Pero la violencia policial contra las minorías, especialmente los afroamericanos, no es ninguna novedad. Ya son 136 los negros asesinados en Estados Unidos por la policía sólo este año; 24 estaban desarmados, según el diario inglés The Guardian. La noticia es que ahora esta atrocidad se ha vuelto visible, está grabada y al alcance de todos; o directamente se la transmite en vivo.
Se ha vuelto visible a causa de los avances técnicos ocurridos en los últimos 30 años. Las computadoras y sus hermanos portátiles, los smartphones; la miniaturización, que nos provee de cámaras de video de alta resolución del tamaño de un garbanzo; Internet, y las redes de datos móviles. Oficialmente, ya casi no existe modo de ocultar un hecho. Es prácticamente imposible, en un mundo que contabiliza unos 7000 millones de celulares, y que espera vender 1600 millones más este año. Caben en el bolsillo, pero son un equipo de documentación audiovisual capaz de transmitir en vivo en cualquier momento y a casi todo el planeta al toque de un botón, y en casi cualquier circunstancia; Reynolds tenía las manos en el volante, por orden de la policía. Aún así, su video, que fue visto unas tres millones de veces, muestra las escenas desgarradoras de la agonía de Castile.

______

Consigna ▸ Copie literalmente el pasaje del texto comprendido entre "Pero la violencia" y "transmite en vivo.", ambos incluidos. Las líneas no guardan relación alguna con el texto.

______

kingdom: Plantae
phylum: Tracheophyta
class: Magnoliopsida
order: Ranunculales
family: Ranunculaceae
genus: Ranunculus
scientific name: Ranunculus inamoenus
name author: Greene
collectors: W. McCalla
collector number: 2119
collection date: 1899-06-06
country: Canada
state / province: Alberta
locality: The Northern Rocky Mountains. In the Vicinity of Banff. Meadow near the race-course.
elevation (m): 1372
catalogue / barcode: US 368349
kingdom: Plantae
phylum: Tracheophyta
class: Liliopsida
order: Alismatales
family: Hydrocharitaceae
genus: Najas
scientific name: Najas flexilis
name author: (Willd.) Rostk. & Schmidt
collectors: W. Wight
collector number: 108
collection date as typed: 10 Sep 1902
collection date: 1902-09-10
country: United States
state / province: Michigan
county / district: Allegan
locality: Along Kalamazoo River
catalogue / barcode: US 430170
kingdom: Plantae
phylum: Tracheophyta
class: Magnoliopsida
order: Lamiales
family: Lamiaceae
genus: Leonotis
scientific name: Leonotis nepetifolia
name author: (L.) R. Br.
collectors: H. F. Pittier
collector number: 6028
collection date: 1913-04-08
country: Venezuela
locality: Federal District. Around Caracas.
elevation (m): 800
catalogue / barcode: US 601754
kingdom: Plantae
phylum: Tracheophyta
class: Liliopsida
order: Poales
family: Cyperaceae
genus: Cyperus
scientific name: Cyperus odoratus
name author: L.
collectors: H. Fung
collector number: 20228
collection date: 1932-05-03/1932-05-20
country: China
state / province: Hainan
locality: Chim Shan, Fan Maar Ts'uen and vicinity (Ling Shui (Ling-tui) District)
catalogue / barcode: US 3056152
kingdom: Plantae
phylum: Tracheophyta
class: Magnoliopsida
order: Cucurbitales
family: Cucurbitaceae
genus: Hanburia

______

Respuesta ▸
Pero la violencia policial contra las minorías, especialmente los afroamericanos, no es ninguna novedad. Ya son 136 los negros asesinados en Estados Unidos por la policía sólo este año; 24 estaban desarmados, según el diario inglés The Guardian. La noticia es que ahora esta atrocidad se ha vuelto visible, está grabada y al alcance de todos; o directamente se la transmite en vivo.